I get to drive to highline today. Yaaayy. See me jump for joy. Woohoo. :-P

Tuesday, June 2, 2009

na na na na-na-na naaa, na-na-na naaa, hey jude

I am so so so so so so sooooo restless right now. Probably having more to do with lack of sleep and caffine overdoes than anything else. But. I really need to learn to deal with restlessness in a practical way instead of roving all over the place looking for something that will make me feel content again.

So I'm writing this to re-focus my thoughts on the things that are really important. I don't do this enough, I'm sure.

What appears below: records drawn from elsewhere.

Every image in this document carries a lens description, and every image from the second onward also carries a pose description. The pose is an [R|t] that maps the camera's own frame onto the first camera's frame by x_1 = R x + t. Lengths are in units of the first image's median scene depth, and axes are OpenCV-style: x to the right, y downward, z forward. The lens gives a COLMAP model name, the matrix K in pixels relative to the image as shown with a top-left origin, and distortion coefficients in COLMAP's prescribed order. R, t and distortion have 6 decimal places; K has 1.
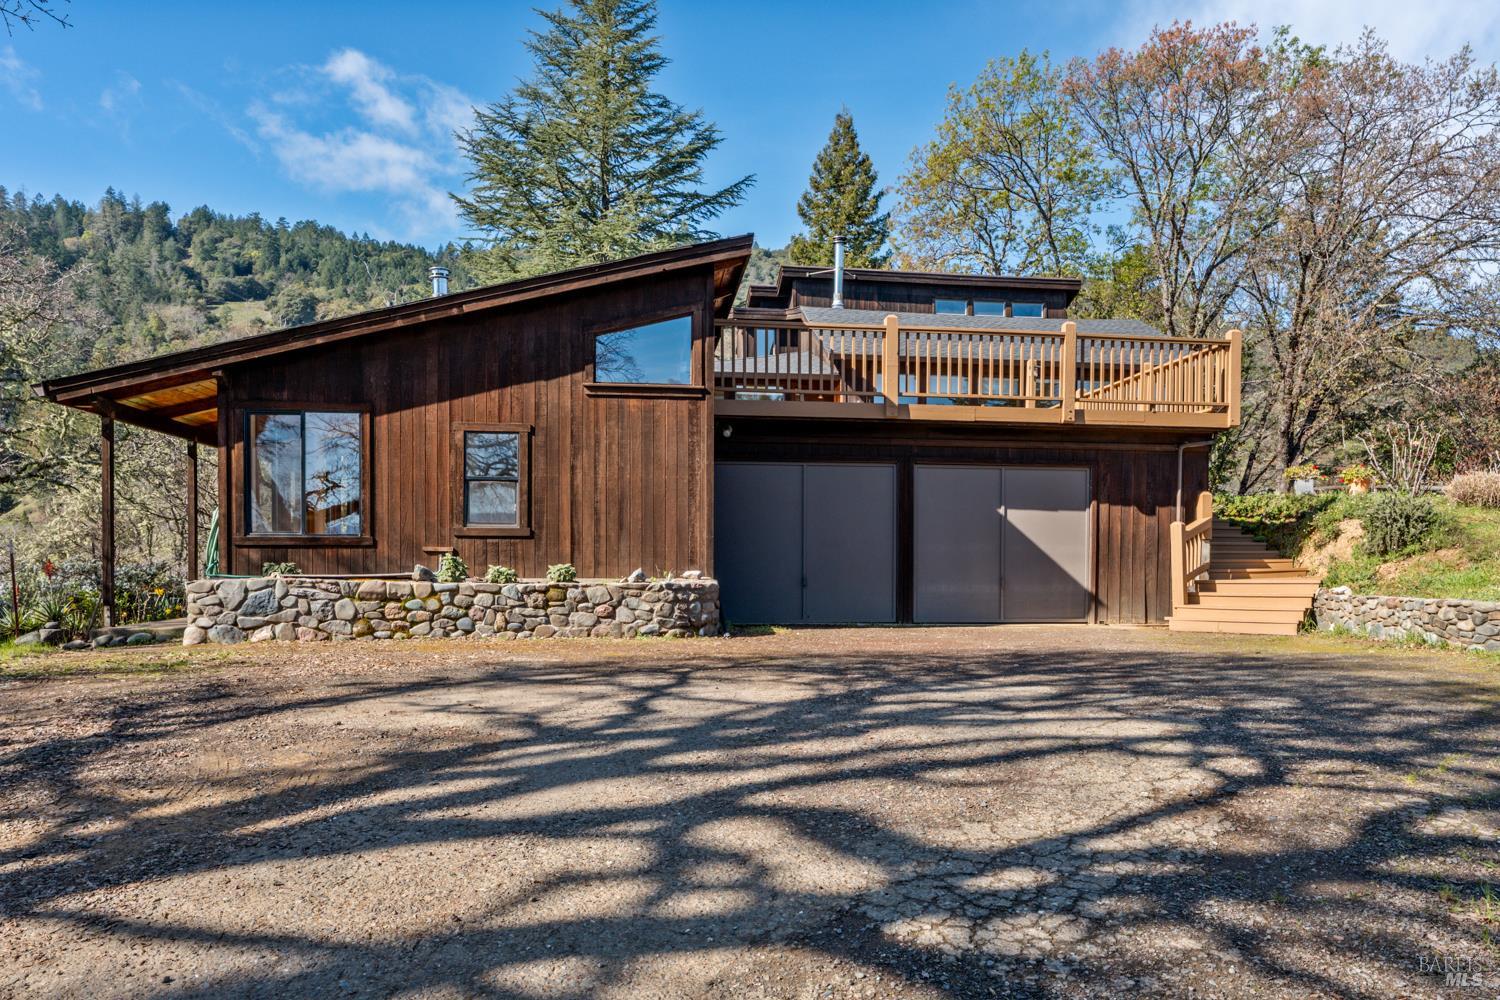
lens RADIAL K [[1025.6, 0, 769.3], [0, 1025.6, 587.6], [0, 0, 1]] dist [-0.037297, 0.039210]
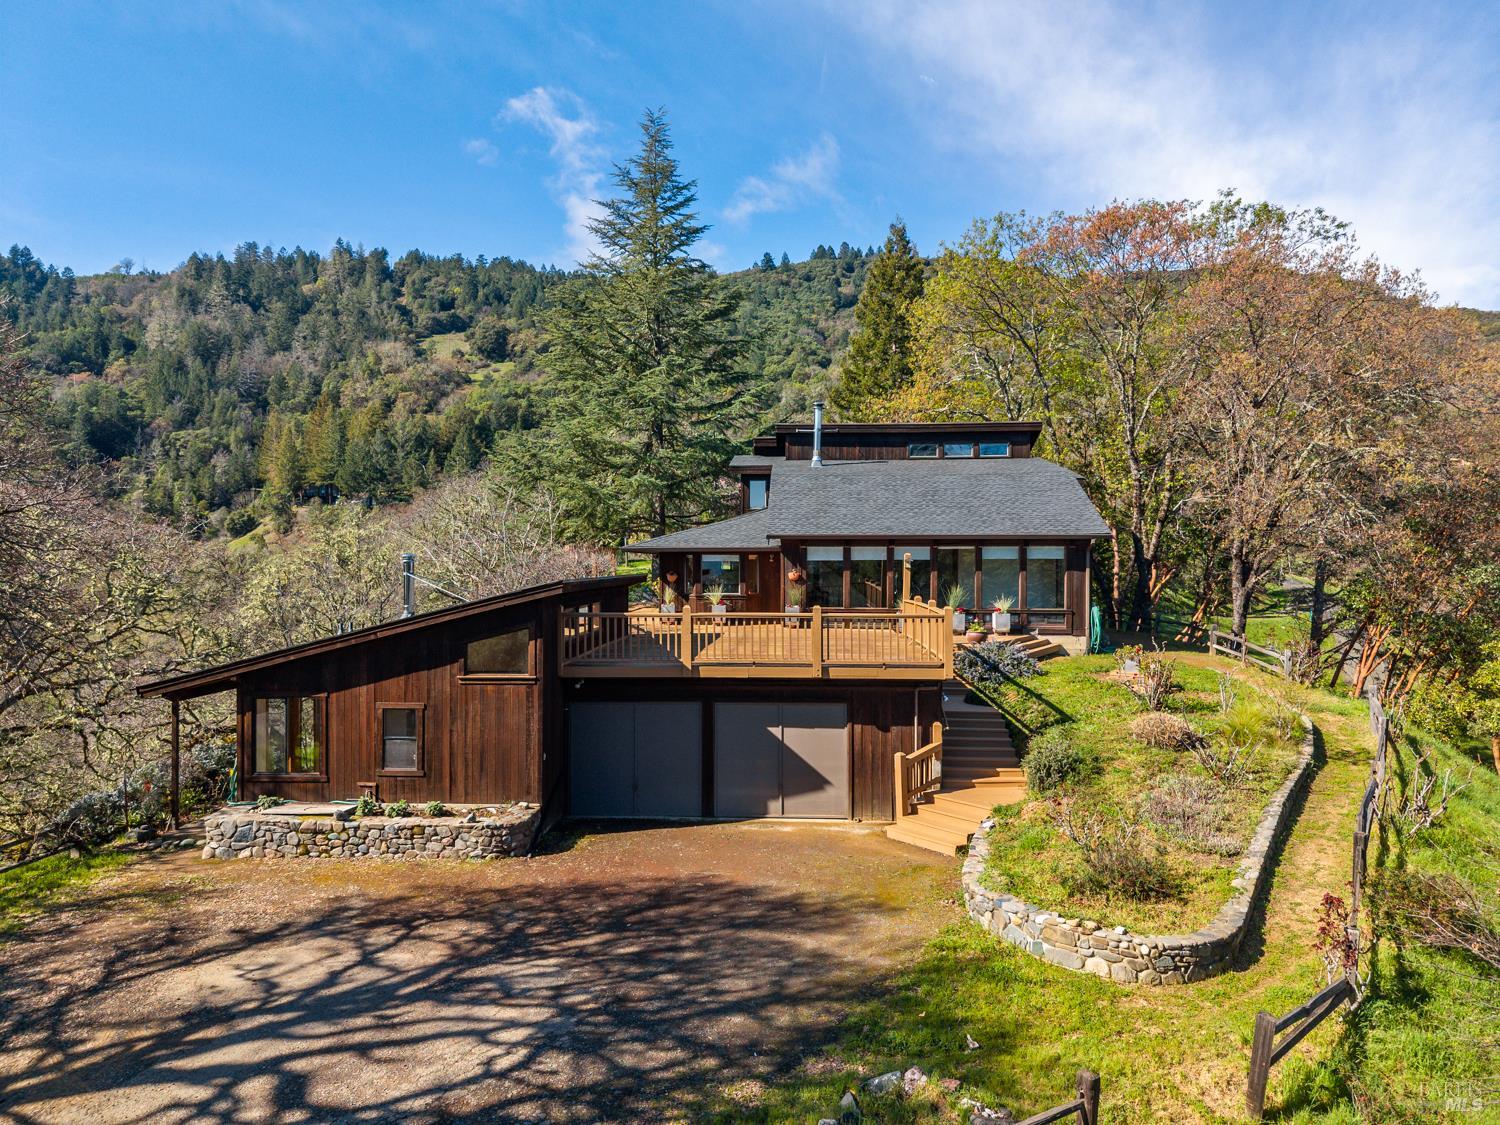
lens RADIAL K [[985.6, 0, 752.3], [0, 985.6, 562.8], [0, 0, 1]] dist [0.019498, -0.030569]
pose [[0.983910, -0.003295, -0.178637, 0.199211], [-0.000617, 0.999761, -0.021841, -0.129775], [0.178666, 0.021600, 0.983673, -0.146590]]
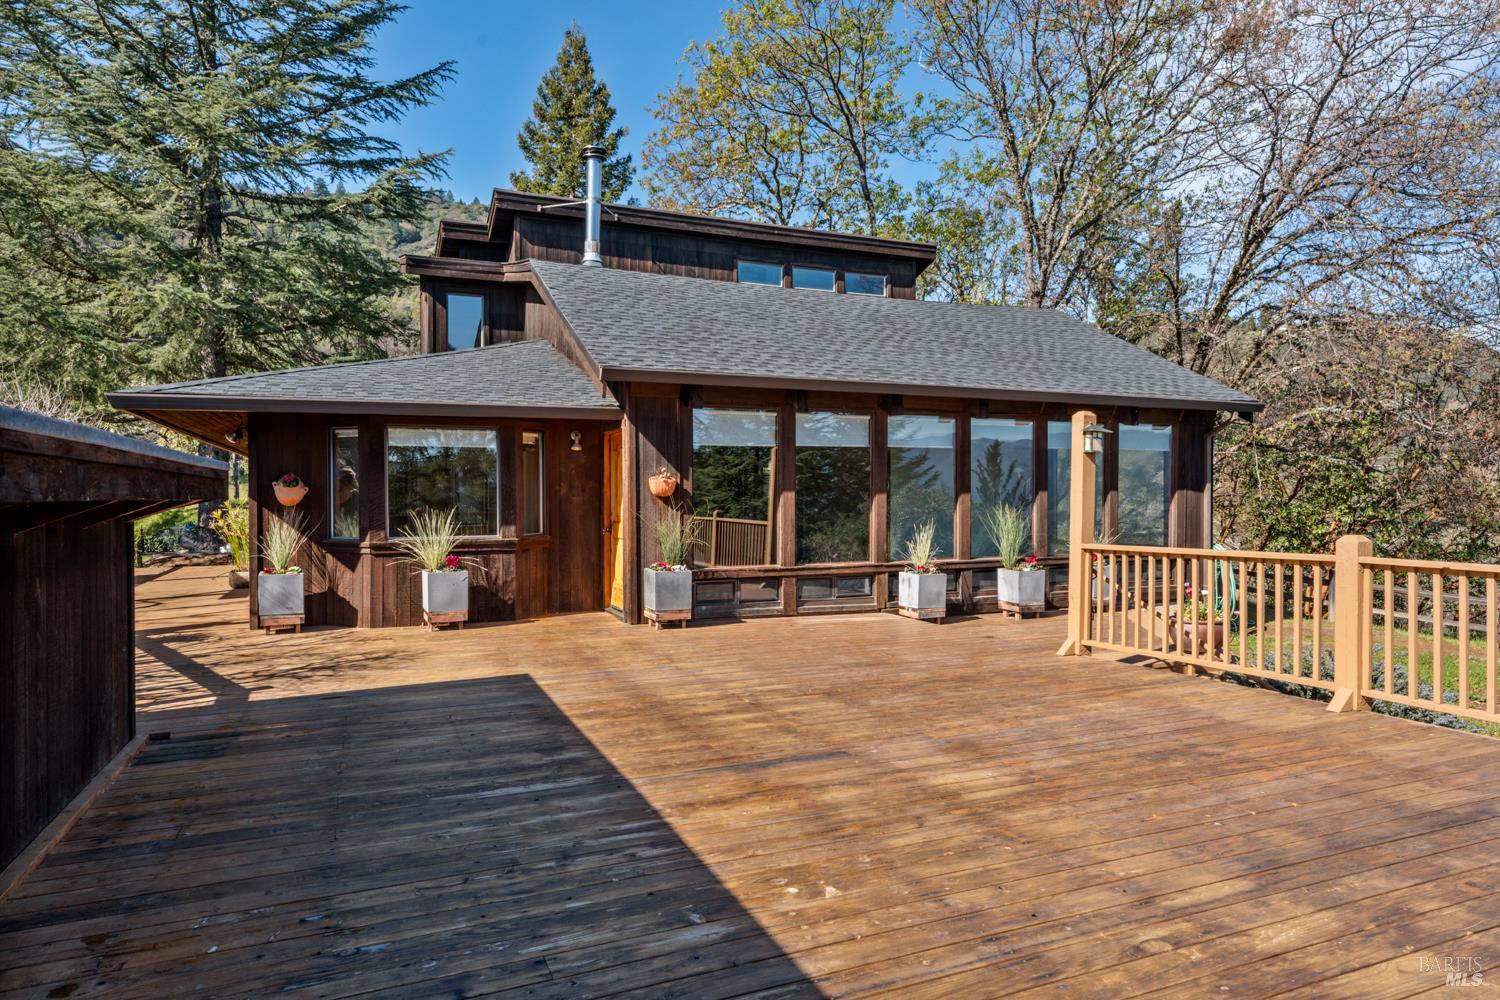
lens RADIAL K [[921.1, 0, 748.7], [0, 921.1, 497.3], [0, 0, 1]] dist [-0.001991, 0.000306]
pose [[0.963185, -0.007613, 0.268731, 0.009566], [0.013754, 0.999685, -0.020975, -0.125933], [-0.268487, 0.023899, 0.962987, 0.460894]]
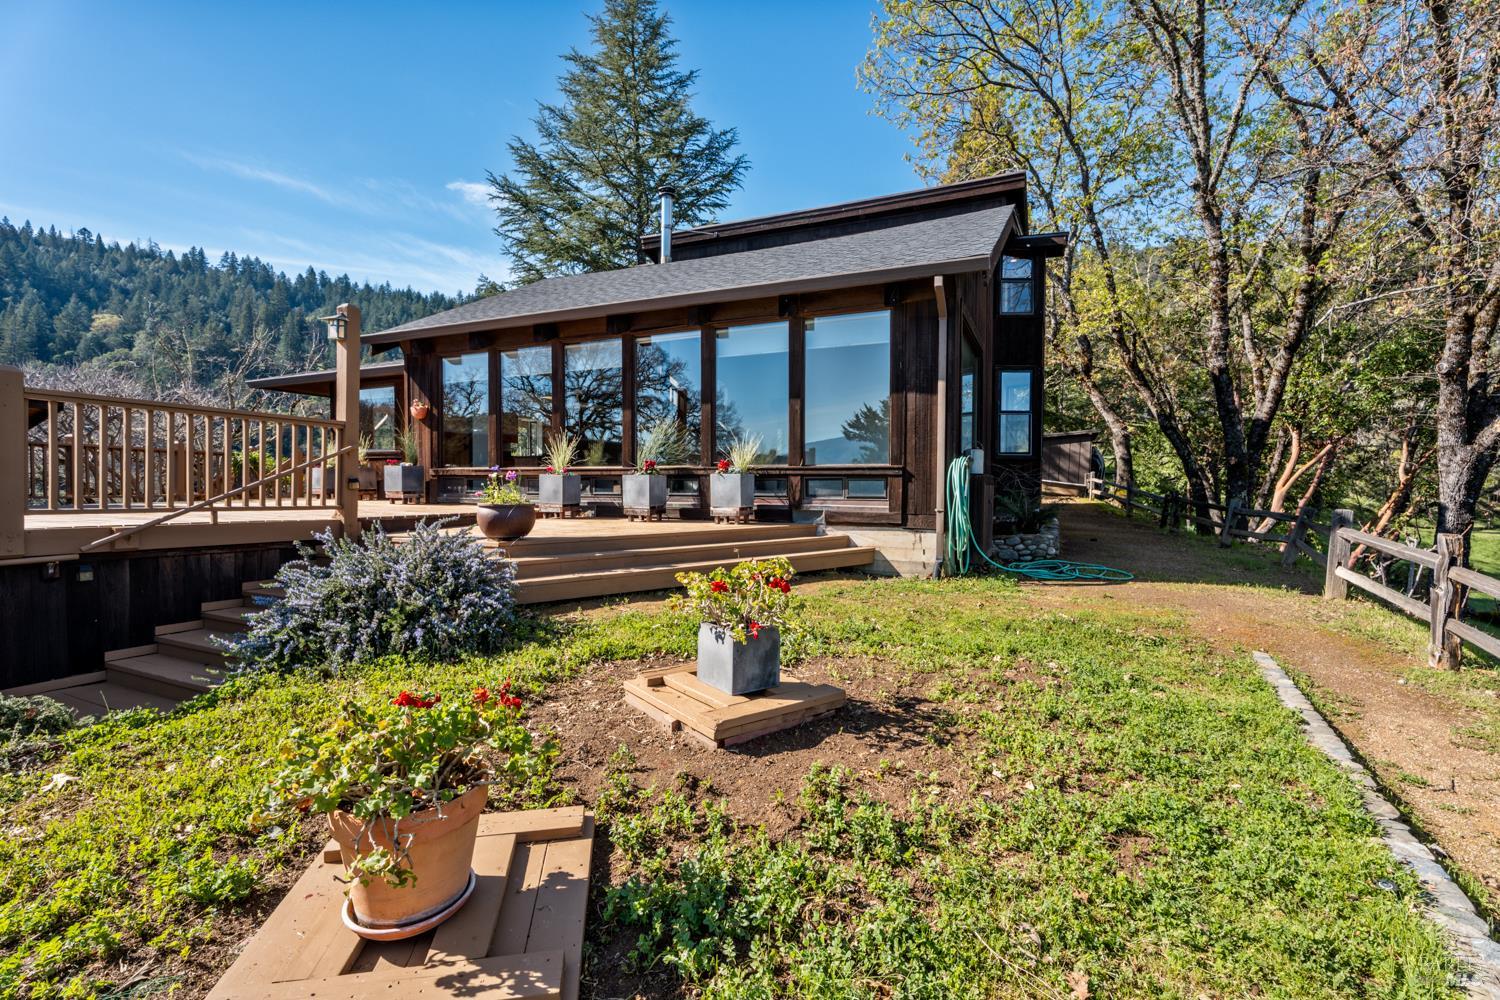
lens RADIAL K [[667.9, 0, 753.0], [0, 667.9, 494.5], [0, 0, 1]] dist [-0.001332, -0.000540]
pose [[0.851406, 0.006794, -0.524463, 0.415702], [-0.012657, 0.999891, -0.007593, -0.092149], [0.524354, 0.013103, 0.851399, 0.578469]]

I've been thinking: it's so important to fall in love with Jesus. As totally new-age and charasmatic as that sounds. If it's something I devote myself to enough, there is no way I can come away from thinking, writing, and reading about Jesus without being completely excited about him. This is the baby I kind of threw out with the bath water when I decided I agreed with my church's more dry philosophies on worship. I can't just understand things on an intelecutal level or go through motions on a practical level. I've got to "invest" myself in it, give pieces of myself to it every day until I am lost in it.

So I'm trying to ask myself the question, what is it about God that I love? I mean, other than everything.

First of all I think it's phenominal that he loves me. This is interesting because I'm a girl and I want to be loved more than anything else, and I have the tendency to love those who love me. And while that may seem like a very selfish reason to love someone on a human level, God says that this is exactly how it works in his kingdom. He is willing to love me just so that I will love him, and somehow that saves my soul. I think this is really cool.

Also I think it's cool that God is a God of TRUTH. I hate it when Christians get so wrapped up in being conservative good people that they can't consider the potential truth to totally oposite theories, like evolution or even something as radical as atheism. It seems to me that God wants us to view things as honestly as we can and hopefully, if we devote enough time and energy to finding the answers, no matter what persepective we are comming from, we will figure out that the Bible is right. And then even come to understand and agree with the reasons why we intupret the Bible in certain ways. He doesn't want us to put blinders on and accept everything we read or that pastors or reformed Christians say. I feel very liberal saying all of that, but I think it's mostly right.

So I think those two reasons are enough to start off with. God is incredible and because of that the whole world has incredible meaning and purpose. I love meaning and purpose. I'm happy if I have it even when my heart is breaking, I think.

If that makes ANY sense.

I got accepted into Pierce college, so I can finally go choose classes now! I hope I get into some kind of an English class. I really wonder what it will be like going back to school. I'll probably hate it. But. Just one more year and I'll have something to show for all this work.

Thursday, May 21, 2009

So...

We have a new reader around these parts. His name is Nathan Combs; some of you may remember him from his days at Emmanuel a loooong time ago. He now lives in California and he has a blog circle similar to ours except a bit smaller- I was thinking we could merge circles, perhaps. But I'll let you all negotiate arrangements with Nathan and his team members on your own. ;-)

Speaking of nerds (ops, did I say that? :-) I saw the first three X-man movies this weak and I'm completely in love with... *ahem* the movies. And Wolverine is pretty cool too. I feel a tiny flashback to my days of LOTR fandom in how much I liked those movies, especially the first two. It's kind of fun to be nerdy and stupid all over again. Does any one else share my sentiments here?